### PROVIDED INFORMATION
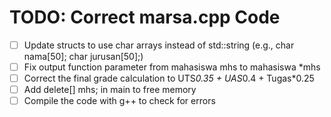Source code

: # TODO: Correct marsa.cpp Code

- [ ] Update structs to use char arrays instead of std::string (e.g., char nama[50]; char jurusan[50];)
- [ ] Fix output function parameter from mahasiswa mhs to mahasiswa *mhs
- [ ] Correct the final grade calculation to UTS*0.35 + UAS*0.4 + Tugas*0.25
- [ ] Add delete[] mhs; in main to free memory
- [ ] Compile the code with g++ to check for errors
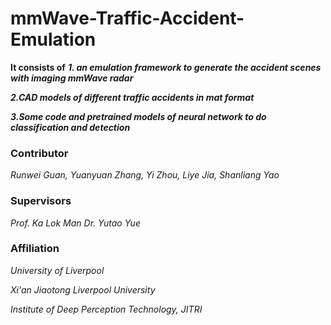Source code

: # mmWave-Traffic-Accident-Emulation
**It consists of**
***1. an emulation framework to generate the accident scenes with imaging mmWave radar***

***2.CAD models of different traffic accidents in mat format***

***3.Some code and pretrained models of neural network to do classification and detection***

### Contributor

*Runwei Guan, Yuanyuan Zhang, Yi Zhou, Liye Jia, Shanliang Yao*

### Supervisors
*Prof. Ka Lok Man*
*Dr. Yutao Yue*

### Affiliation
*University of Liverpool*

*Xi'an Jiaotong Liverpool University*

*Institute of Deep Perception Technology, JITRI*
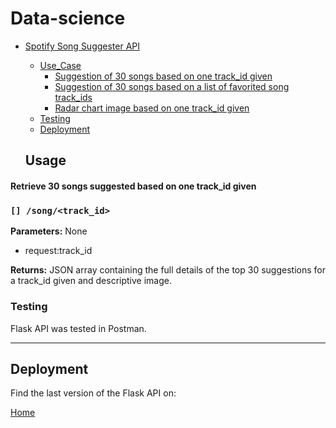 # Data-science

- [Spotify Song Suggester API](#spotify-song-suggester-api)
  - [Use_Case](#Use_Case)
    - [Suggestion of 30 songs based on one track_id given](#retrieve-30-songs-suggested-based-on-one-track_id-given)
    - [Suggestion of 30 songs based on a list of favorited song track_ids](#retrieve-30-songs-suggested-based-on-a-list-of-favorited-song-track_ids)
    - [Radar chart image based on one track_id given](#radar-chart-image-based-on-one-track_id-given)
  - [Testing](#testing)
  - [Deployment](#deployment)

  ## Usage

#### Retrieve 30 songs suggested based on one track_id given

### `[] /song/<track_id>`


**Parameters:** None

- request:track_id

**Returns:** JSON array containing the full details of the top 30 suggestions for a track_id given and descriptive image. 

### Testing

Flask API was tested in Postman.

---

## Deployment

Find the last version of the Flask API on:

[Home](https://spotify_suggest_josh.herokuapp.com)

### ASSIGNMENT
From the material above, please return each line containing "given".

### EXERCISE RESULT
    - [Suggestion of 30 songs based on one track_id given](#retrieve-30-songs-suggested-based-on-one-track_id-given)
    - [Radar chart image based on one track_id given](#radar-chart-image-based-on-one-track_id-given)
#### Retrieve 30 songs suggested based on one track_id given
**Returns:** JSON array containing the full details of the top 30 suggestions for a track_id given and descriptive image. 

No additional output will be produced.